Así será la votación que puede convertir a Pichot en presidente de la WR
Agustín Pichot, un medio scrum que fue sinónimo de talento y desequilibrio en el CASI y en Los Pumas, además de brillar en equipos ingleses y franceses, intentará mañana dar el gran salto y convertirse en el máximo dirigente de la World Rugby, en la elección a presidente del organismo que presenta como oponente al actual titular, el inglés Bill Beaumont.
Los miembros de la WR capacitados para votar (cada uno con un valor determinado en el sufragio) recibirán un mail de una auditoria que le pedirá que en un plazo de 48 horas opte por elegir al presidente, vicepresidente y miembros del Consejo Directivo.
La empresa auditora le enviará luego a la WR el resultado de la elección que deberá conocerse el próximo 12 de mayo en la reunión virtual del Consejo. Para ganar la elección con mayoría simple se necesitan conseguir 26 o más sufragios de los 51 que totalizarán los que están en condiciones de votar.
El método de elección prioriza los intereses de las grandes potencias, que tienen más votos que los restantes países. En ese sentido, la composición de los votos será la siguiente:
- 18 para los equipos del Seis Naciones (Inglaterra, Irlanda, Gales, Escocia, Francia e Italia), que tendrán tres sufragios cada uno.

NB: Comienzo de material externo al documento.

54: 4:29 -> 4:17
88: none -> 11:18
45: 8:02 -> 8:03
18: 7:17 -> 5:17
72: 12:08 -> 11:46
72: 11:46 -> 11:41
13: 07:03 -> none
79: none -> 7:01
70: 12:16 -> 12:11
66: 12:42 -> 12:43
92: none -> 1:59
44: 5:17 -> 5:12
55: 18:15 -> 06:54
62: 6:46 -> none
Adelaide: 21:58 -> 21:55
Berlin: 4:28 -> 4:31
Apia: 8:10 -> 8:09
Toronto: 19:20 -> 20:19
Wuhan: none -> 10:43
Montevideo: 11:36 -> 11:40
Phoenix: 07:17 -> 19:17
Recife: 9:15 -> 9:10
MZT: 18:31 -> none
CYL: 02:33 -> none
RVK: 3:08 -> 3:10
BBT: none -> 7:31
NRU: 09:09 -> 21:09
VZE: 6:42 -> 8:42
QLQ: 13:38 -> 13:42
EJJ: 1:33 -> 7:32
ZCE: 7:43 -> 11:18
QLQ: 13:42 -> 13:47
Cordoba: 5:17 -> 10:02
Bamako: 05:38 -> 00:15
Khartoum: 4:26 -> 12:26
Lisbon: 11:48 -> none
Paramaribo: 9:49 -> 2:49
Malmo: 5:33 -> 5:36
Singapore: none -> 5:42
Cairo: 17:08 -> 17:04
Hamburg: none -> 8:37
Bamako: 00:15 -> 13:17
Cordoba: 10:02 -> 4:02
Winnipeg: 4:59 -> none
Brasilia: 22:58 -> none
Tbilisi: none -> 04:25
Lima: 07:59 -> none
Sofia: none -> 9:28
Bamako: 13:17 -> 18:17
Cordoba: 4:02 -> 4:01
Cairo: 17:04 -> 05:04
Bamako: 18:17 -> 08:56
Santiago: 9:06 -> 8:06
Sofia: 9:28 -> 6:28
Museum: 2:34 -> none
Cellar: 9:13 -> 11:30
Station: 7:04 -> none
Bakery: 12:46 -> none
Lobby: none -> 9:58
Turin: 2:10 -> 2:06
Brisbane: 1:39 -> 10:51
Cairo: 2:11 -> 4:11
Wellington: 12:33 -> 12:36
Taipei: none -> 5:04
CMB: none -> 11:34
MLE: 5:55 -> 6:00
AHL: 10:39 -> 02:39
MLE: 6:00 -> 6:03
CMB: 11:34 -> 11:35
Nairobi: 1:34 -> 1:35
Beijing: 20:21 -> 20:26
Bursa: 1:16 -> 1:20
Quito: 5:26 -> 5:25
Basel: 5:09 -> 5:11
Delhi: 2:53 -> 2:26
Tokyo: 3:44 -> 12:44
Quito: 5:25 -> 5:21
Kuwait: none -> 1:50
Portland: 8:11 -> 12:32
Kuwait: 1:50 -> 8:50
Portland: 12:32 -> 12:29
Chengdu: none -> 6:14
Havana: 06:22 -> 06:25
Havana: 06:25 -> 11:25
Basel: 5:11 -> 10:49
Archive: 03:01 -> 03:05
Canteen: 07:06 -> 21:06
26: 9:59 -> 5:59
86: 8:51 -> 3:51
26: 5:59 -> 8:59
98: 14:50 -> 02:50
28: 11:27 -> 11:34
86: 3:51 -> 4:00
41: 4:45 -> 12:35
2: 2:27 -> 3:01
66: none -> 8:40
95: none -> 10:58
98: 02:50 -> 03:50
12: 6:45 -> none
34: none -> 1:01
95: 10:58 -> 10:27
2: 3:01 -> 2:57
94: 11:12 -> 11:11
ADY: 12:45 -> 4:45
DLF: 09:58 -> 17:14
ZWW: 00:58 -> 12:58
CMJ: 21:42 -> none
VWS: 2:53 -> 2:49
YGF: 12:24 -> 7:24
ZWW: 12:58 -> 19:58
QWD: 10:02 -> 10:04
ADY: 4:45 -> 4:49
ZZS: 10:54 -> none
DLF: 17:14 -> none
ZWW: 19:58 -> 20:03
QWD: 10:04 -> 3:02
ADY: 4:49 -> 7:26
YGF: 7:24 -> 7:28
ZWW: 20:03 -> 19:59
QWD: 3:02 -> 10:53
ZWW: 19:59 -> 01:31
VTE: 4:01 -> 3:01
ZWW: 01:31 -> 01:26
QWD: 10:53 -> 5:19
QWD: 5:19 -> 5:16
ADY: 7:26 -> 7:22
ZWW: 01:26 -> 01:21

- 12 para las selecciones de la SANZAAR (Nueva Zelanda, Sudáfrica, Australia y Argentina), con tres cada uno.
- 12 por continentes (América del Norte, América del Sur, Europa, Asia, Oceanía y África), con dos cada uno.
- Japón cuenta con dos votos, mientras que los denominados Emergentes (Estados Unidos, Canadá, Rumania, Fiji, Samoa, Georgia y Uruguay), con un sufragio cada uno, completando 51 votos.
A priori, en una de las tantas hipótesis que rodean el comicio, los votos de Estados Unidos, Rumania y Samoa podrían definir la elección y cada voto tendría un condicionante. En caso de ser elegido, Pichot prometió un juego más global y que no sólo beneficie a las potencias.
Para el argentino existen dos grupos diferentes, uno que está establecido con la élite del juego y luego hay una brecha masiva con las naciones emergentes, y quiere modificar el calendario al considerar que una potencia tiene más de 10 partidos por año, mientras que los emergentes unos pocos y escasos ingresos.